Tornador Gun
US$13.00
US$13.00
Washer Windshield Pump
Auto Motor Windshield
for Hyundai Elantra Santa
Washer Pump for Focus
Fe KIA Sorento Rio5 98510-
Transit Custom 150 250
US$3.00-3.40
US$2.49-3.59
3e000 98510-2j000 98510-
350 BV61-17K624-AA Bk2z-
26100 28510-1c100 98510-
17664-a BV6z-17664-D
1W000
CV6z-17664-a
--------------------
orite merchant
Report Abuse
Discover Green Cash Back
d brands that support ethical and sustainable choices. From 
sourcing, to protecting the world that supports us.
--------------------
▶ [Assigned task]
Return the span of lines in the data above that opens at the line with "Tornador Gun" and closes at the line with "CV6z-17664-a", exactly, ends included, nothing else.

▶ [The completed task]
Tornador Gun
US$13.00
US$13.00
Washer Windshield Pump
Auto Motor Windshield
for Hyundai Elantra Santa
Washer Pump for Focus
Fe KIA Sorento Rio5 98510-
Transit Custom 150 250
US$3.00-3.40
US$2.49-3.59
3e000 98510-2j000 98510-
350 BV61-17K624-AA Bk2z-
26100 28510-1c100 98510-
17664-a BV6z-17664-D
1W000
CV6z-17664-a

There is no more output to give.